### [EXERCISE DIRECTIONS]
Repeat every line of the records below verbatim, omitting the pictures.
----- DATA FOR ANALYSIS
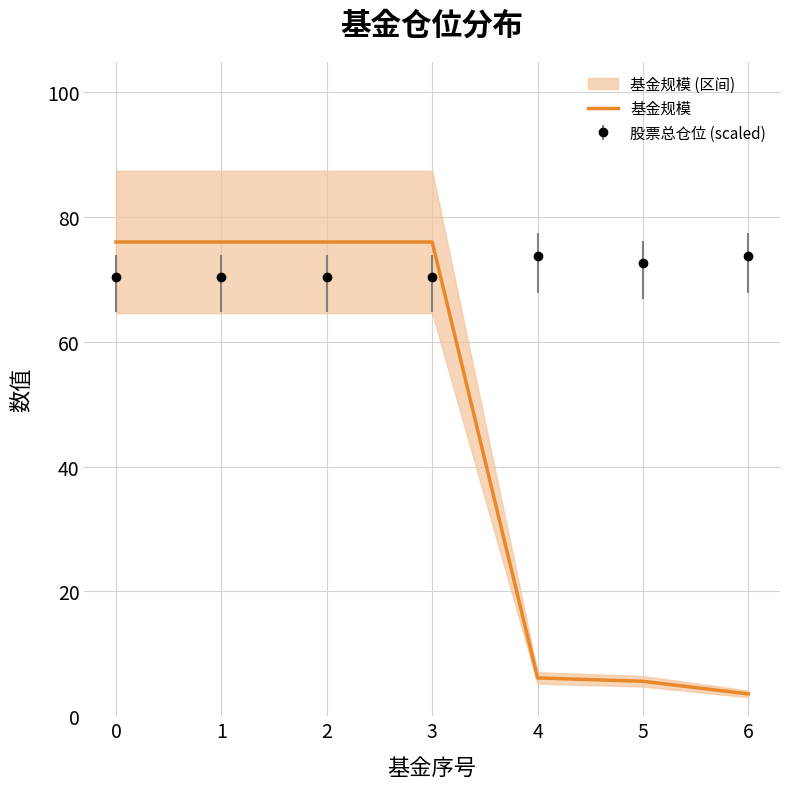

What is the difference between the second highest and minimum values?

72.4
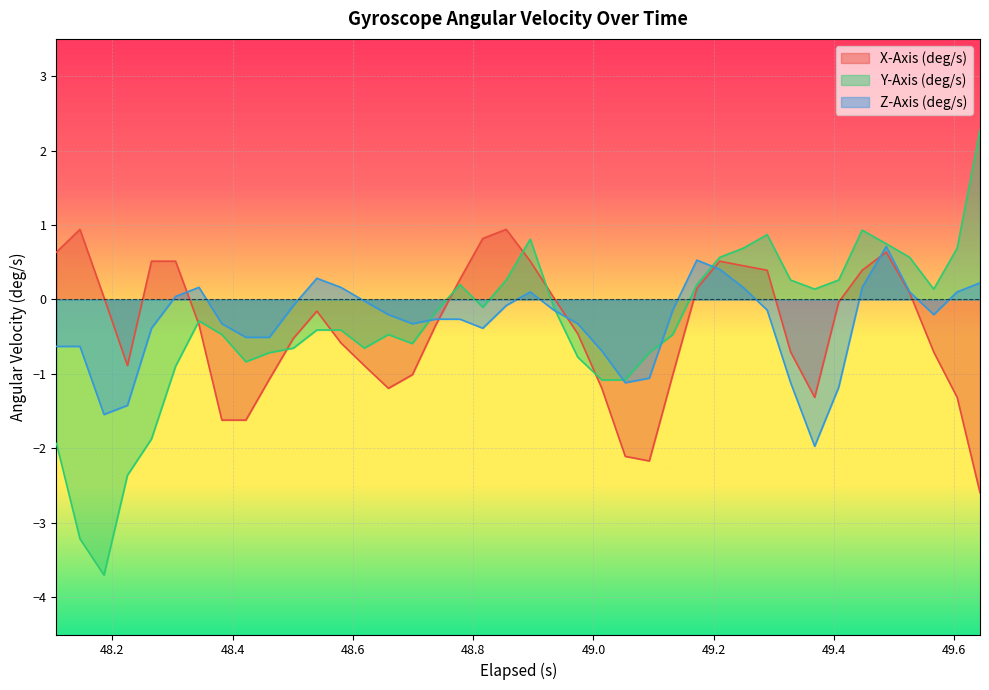

What is the greatest value displayed?

2.3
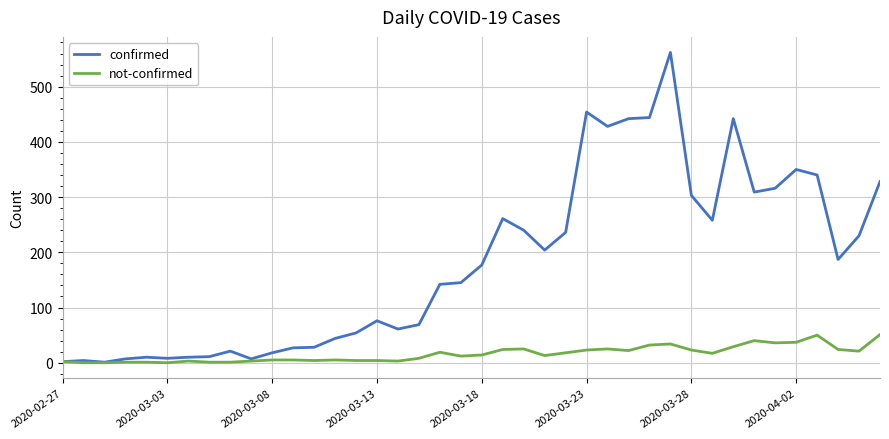

Which series has the largest total across all categories?

confirmed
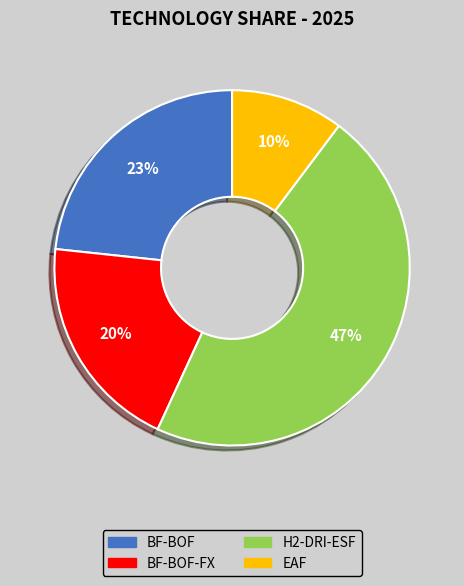

How many segments does this pie chart have?

4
----------
### [PROBLEM SOLUTION]
What is the difference between the second highest and minimum values?

72.4

What is the greatest value displayed?

2.3

Which series has the largest total across all categories?

confirmed

How many segments does this pie chart have?

4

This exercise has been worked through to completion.